TEXT =
Content starts

The purpose of this blog post is to ask the question: How is it that Google, who has set the standard for creating PPC best practices from Quality Score methodologies to keyword selection, can honestly propose their infamous "optimization option" that promotes broad match and mediocre campaign structure and organization that has done nothing but double or triple the spend for their advertisers and leave a bad taste in their mouths from the experience. Can you say Dr. Jekyll & Mr. Hyde? Jekyllandhyde_cover300_cop_2

So Who Benefits from This?
Well, obviously Google (keeps the ol’ stock price up there) and I would think Search Agencies/consultants also benefit as their # 1 job would be to re-organize the structures and provide a new "realized" strategy to put their business goals back in the black. But is that a necessary evil for Google to bank on promoting "Production-Line" level PPC? I don’t know, but it brings up one hell of a discussion on "hubba, hubba who do you trust?"

My Personal Take:
I have seen many of these optimization recommendations and frankly I simply laughed at all of the following attributes which all leads to poor Quality Score. I keep going back and forth on the idea that they want to train people how to get the best results from Adwords, yet they have investors who want to see growth. It appears to me that this is just a necessary cycle to keep fresh new money coming in as well as keeping them engaged to continue spending. C’mon, this is all about good business. But have they gone too far with this? I think so. Here is why they are the king of the double standard:

  • Poor Campaign/adgroup structures
  • Very Broad Keyword Selection (all head terms, no long tails)
  • Keyword Matching (all broad)
  • Ads (didn’t provide much Call-to-action)
  • Cost per click? (top $$$/position)
  • Little to no negatives

What’s your experience with this (Reader’s Response)
So I ask everyone reading this post to think and answer the following questions:

  1. Have you been a victim of this in the past?
  2. Have you had to tell a client to ignore this?

Content ends

PARTS OF THE EXERCISE =
1. Answer these questions about the blog post on Google's "optimization option":
(a) Which two characters does the author name in comparing Google's behavior?
(b) According to the post, what would be the #1 job of Search Agencies/consultants?
(c) In the list of attributes, what is said about keyword matching?
2. Copy out the stretch of the records from the line containing "Depth m: median" through the end of the records, leaving out the pictures.
The text and the records are unrelated to each other.

LISTED ENTRIES =
Content starts

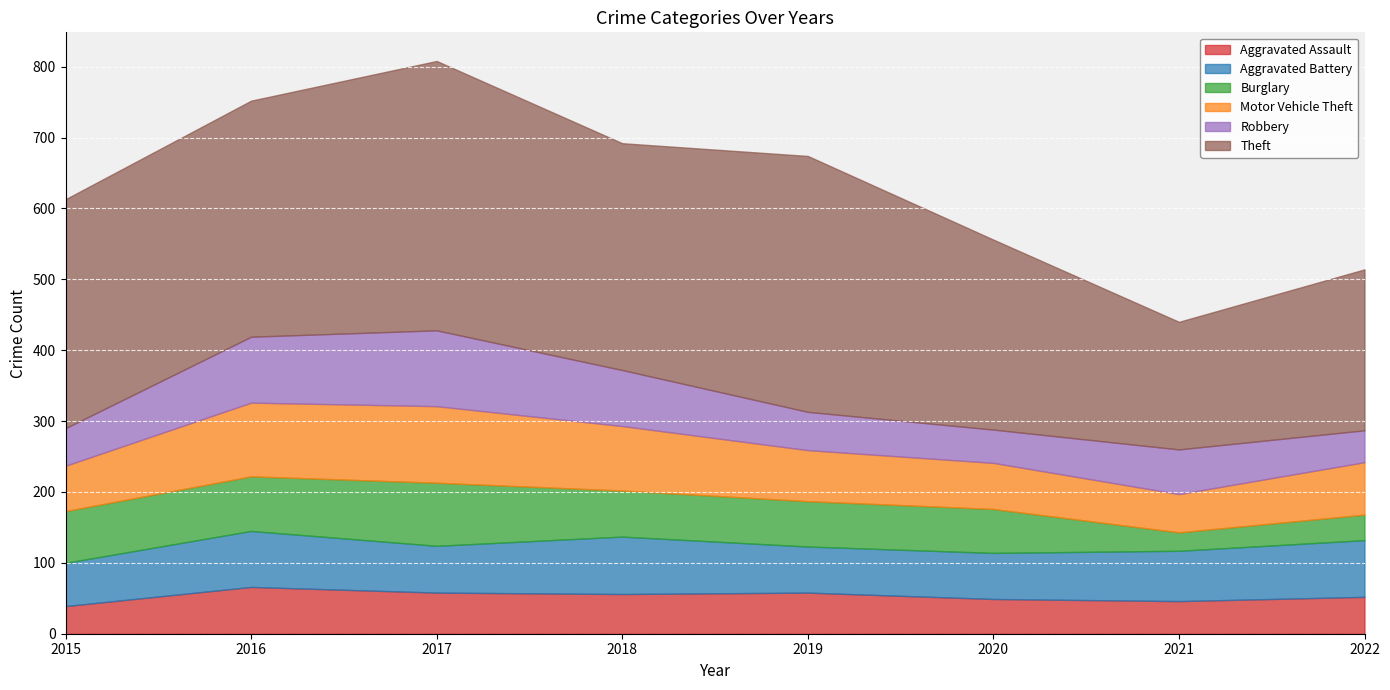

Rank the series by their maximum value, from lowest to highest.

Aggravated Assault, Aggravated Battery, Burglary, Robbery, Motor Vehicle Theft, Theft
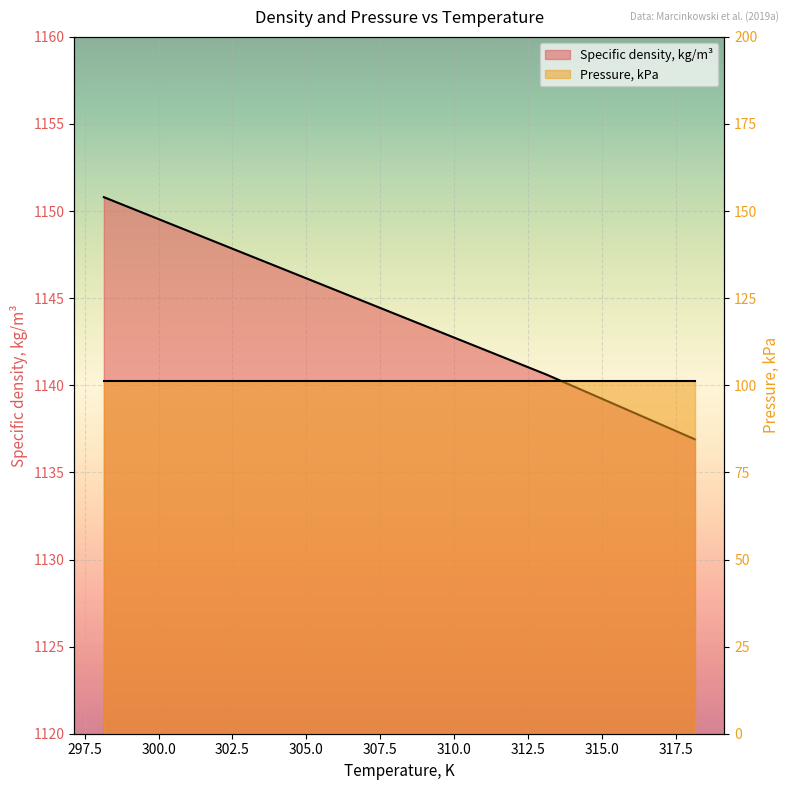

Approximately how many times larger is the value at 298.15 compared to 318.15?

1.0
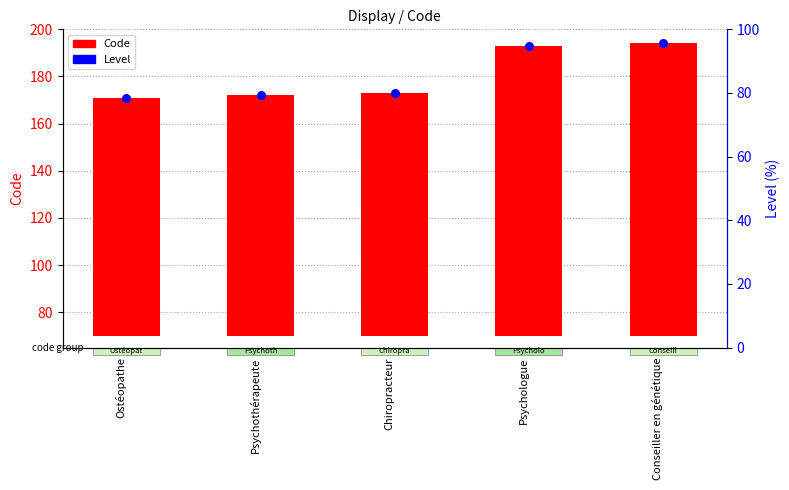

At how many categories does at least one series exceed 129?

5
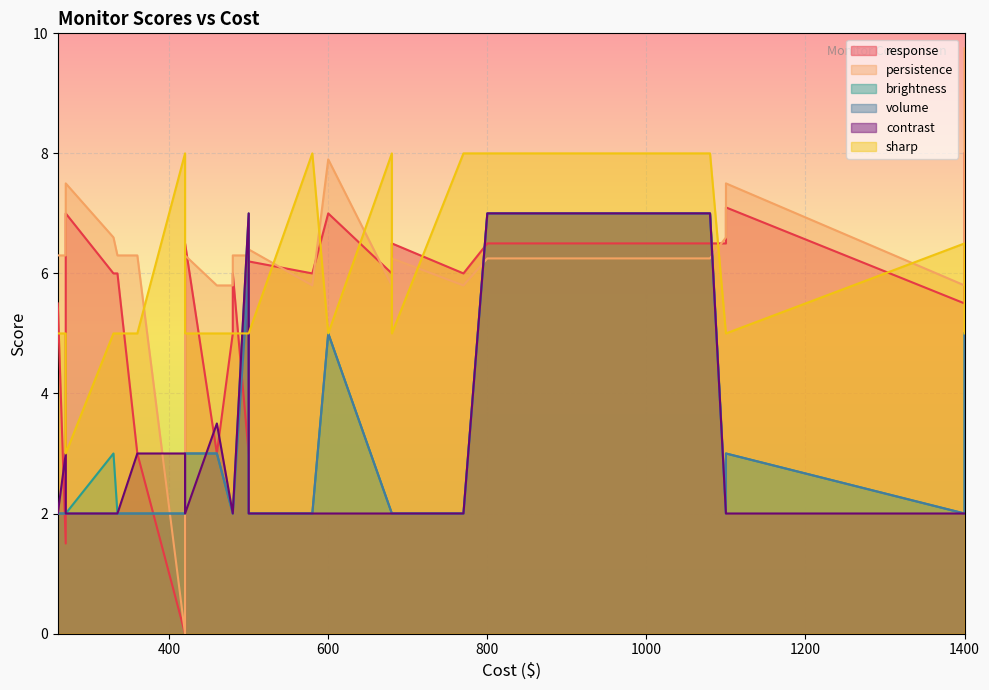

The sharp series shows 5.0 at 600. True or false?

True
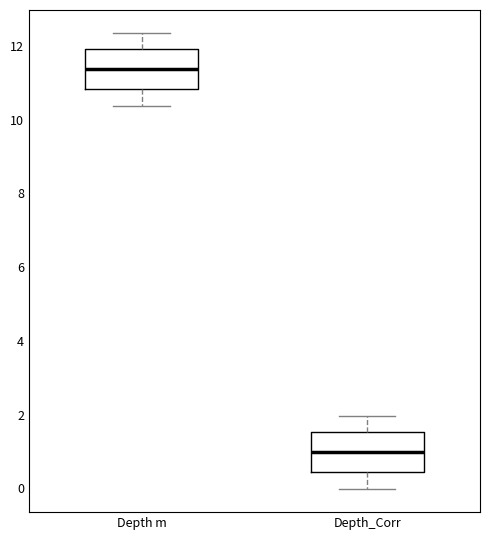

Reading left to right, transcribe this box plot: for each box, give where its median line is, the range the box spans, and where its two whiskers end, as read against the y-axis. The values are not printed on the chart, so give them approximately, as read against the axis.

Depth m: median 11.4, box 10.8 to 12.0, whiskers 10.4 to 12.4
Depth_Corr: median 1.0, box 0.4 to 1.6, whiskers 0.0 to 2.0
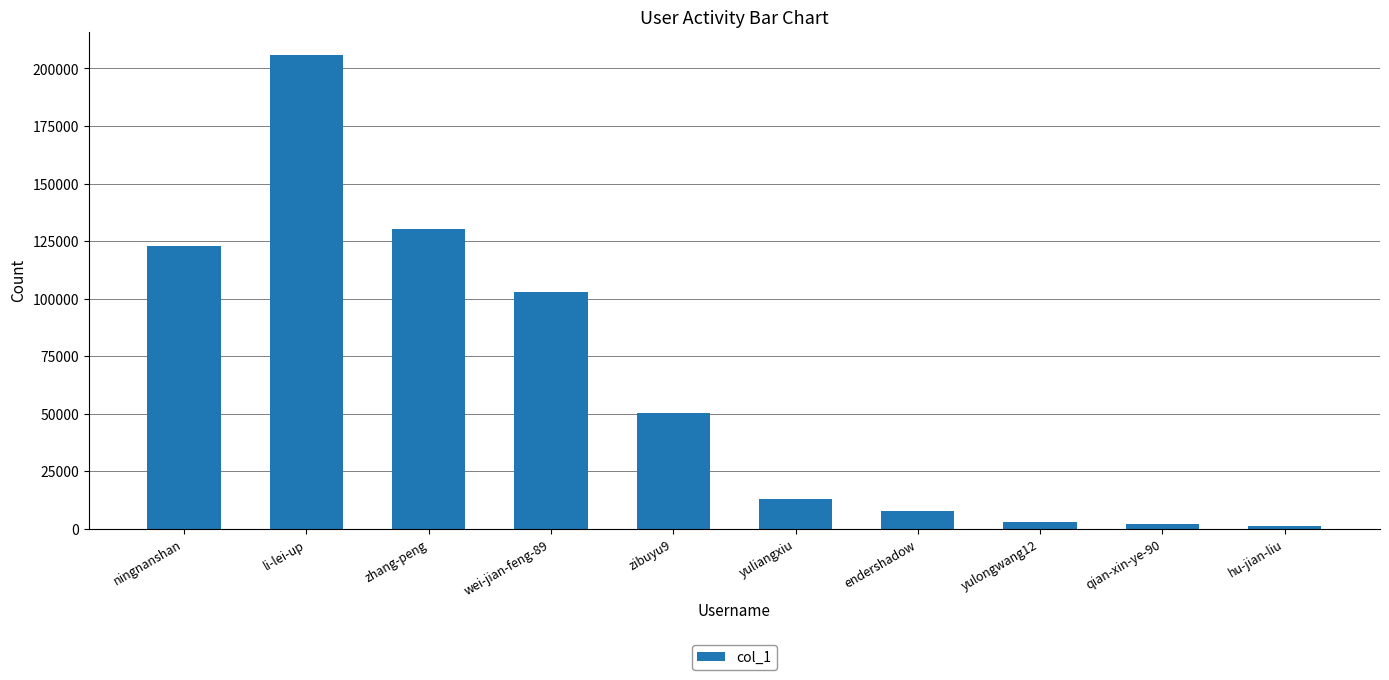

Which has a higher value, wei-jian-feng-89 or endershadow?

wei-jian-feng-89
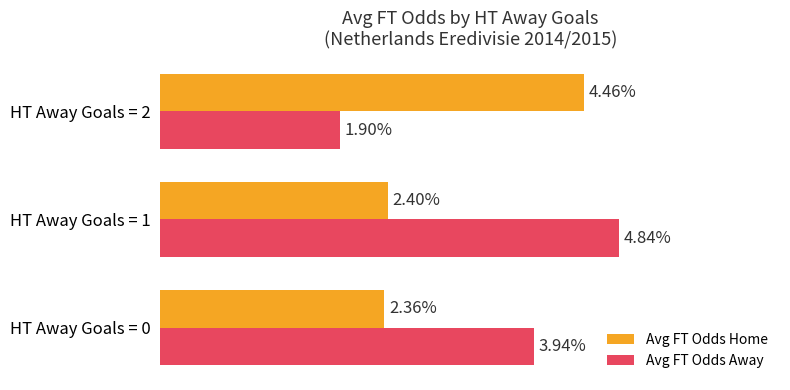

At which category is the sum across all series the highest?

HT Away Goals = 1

Content ends

EXPECTED OUTPUTS =
1.
(a) Dr. Jekyll & Mr. Hyde.
(b) To re-organize the structures and provide a new "realized" strategy to put their business goals back in the black.
(c) It is all broad.

2.
Depth m: median 11.4, box 10.8 to 12.0, whiskers 10.4 to 12.4
Depth_Corr: median 1.0, box 0.4 to 1.6, whiskers 0.0 to 2.0

Which has a higher value, wei-jian-feng-89 or endershadow?

wei-jian-feng-89

At which category is the sum across all series the highest?

HT Away Goals = 1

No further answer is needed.